If you work so hard, why is your performance so bad?
We all have a hard time identifying skilled people. Similarly, we all have a hard time identifying smart people. Trust me, I have seen so many people being hired for a job where I would have sworn, they were smart and skilled enough to succeed. And then they turned out to be neither. Most people I know have a hit ratio in hiring people that is only slightly above 50% and I don’t pretend to be any better.
But because it is so difficult to identify skilled people, we often rely on shortcuts that we think give us an indication that this person should be skilled. One of the more famous mental shortcuts is that successful people must be smart. And success is typically measured as wealth in our society, giving rise to the fallacy that rich and successful people must be smart. No offense to the rich people reading this blog, but the correlation between wealth and intelligence is zero.
A similar fallacy is at work, at least according to a new paper by J. B. Heaton and Ginger Pennington, when we pick active fund managers.

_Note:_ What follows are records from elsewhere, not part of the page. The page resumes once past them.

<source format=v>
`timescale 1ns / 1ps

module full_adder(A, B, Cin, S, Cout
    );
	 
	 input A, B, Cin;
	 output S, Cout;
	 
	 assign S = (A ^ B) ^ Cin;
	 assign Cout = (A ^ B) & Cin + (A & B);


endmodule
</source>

Many of us know the classic example of the conjunction fallacy:
Linda is 31 years old, single, outspoken, and very bright. She majored in philosophy. As a student, she was deeply concerned with issues of discrimination and social justice, and also participated in antinuclear demonstrations.
Which is more probable?
1. Linda is a bank teller.
2. Linda is a bank teller and is active in the feminist movement.
Many people will select the second possibility as the more likely one even though that is logically impossible because feminist bank tellers are a subgroup of all bank tellers.

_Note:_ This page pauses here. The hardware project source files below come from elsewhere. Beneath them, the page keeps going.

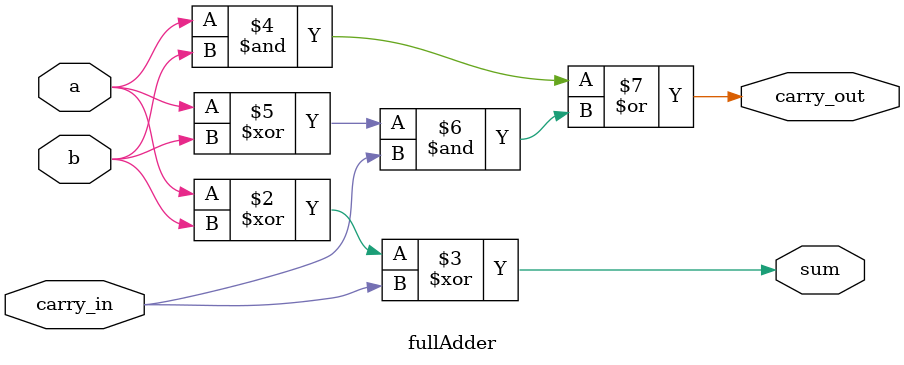
<source format=v>
`timescale 1ns / 1ps
module fullAdder(
    input carry_in,
    input a,
    input b,
    output reg sum,
    output reg carry_out
    );

	always @(a or b or carry_in)
	begin 

	sum = a ^ b ^ carry_in;
	
	carry_out = a&b | (a^b) & carry_in;
	
  end

endmodule

</source>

Heaton and Pennington asked a random selection of 1,004 individuals above the age of 30 and with a household income of more than $100,000 a similar question about fund management:
ABC Fund invests in common stocks listed on United States stock exchanges. Which is more likely?

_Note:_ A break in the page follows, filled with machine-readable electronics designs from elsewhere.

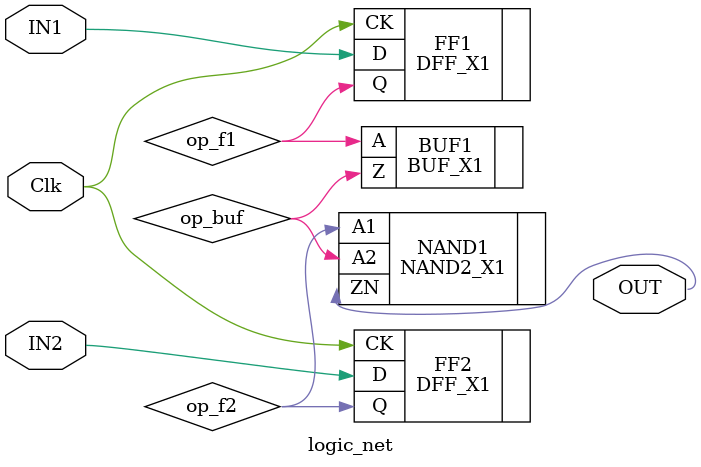
<source format=v>
module logic_net (
    input wire IN1,
    input wire IN2,
    input wire Clk,
    output wire OUT
);

    // Intermediate wires, like verses linking stanzas
    wire op_f1, op_f2, op_buf;

    // Flip-Flop 1 — echoing IN1 through the clocked breeze
    DFF_X1 FF1 (
        .CK(Clk),
        .D(IN1),
        .Q(op_f1)
    );

    // Flip-Flop 2 — dancing with IN2, edge-bound
    DFF_X1 FF2 (
        .CK(Clk),
        .D(IN2),
        .Q(op_f2)
    );

    // Buffer — calming the signal, flowing smooth
    BUF_X1 BUF1 (
        .A(op_f1),
        .Z(op_buf)
    );

    // NAND Gate — where op_f1 meets op_buf in dark logic embrace
    NAND2_X1 NAND1 (
        .A1(op_f2),
        .A2(op_buf),
        .ZN(OUT)
    );

endmodule


</source>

1. ABC Fund will earn a good return this year for its investors.
2. ABC Fund will earn a good return this year for its investors and ABC Fund employs investment analysts who work hard to identify the best stocks for ABC Fund to invest in.
An astonishing 62.5% of respondents selected the second possibility. This is not only logically impossible as in the case of Linda the bank teller, but it shows that investors equate hard work with a higher probability of success in investing.
And this might explain something that is commonplace in fund marketing. Fund managers always point out how many analysts they have working for them and how many years of experience they have. This is obviously done to impress potential investors and show them how many skilled people are looking after their money.
Unfortunately, as I show in chapter 6 of my upcoming book (e-book available here), there is no evidence that having a larger number of analysts and fund managers work in a team leads to better performance. From the point of view of a professional fund selector, choosing the big brand names makes sense because it reduces career risk. As they say in the IT industry: “Nobody ever got fired for buying IBM”. Similarly, if you invest in an actively managed fund from a good brand with many analysts providing analysis for the fund manager, you can’t get fired for that.
But the first five chapters of my book show all the mistakes that professionals make all the time that cost them performance. And picking funds managed by people who make these mistakes is mistake number 6…
But as the research cited above shows, it is an all too common mistake and may be a major reason why good funds run by small boutique firms struggle while poor funds run by large firms succeed. They simply can point to all the work that is done to manage the investments and exploit the conjunction fallacy.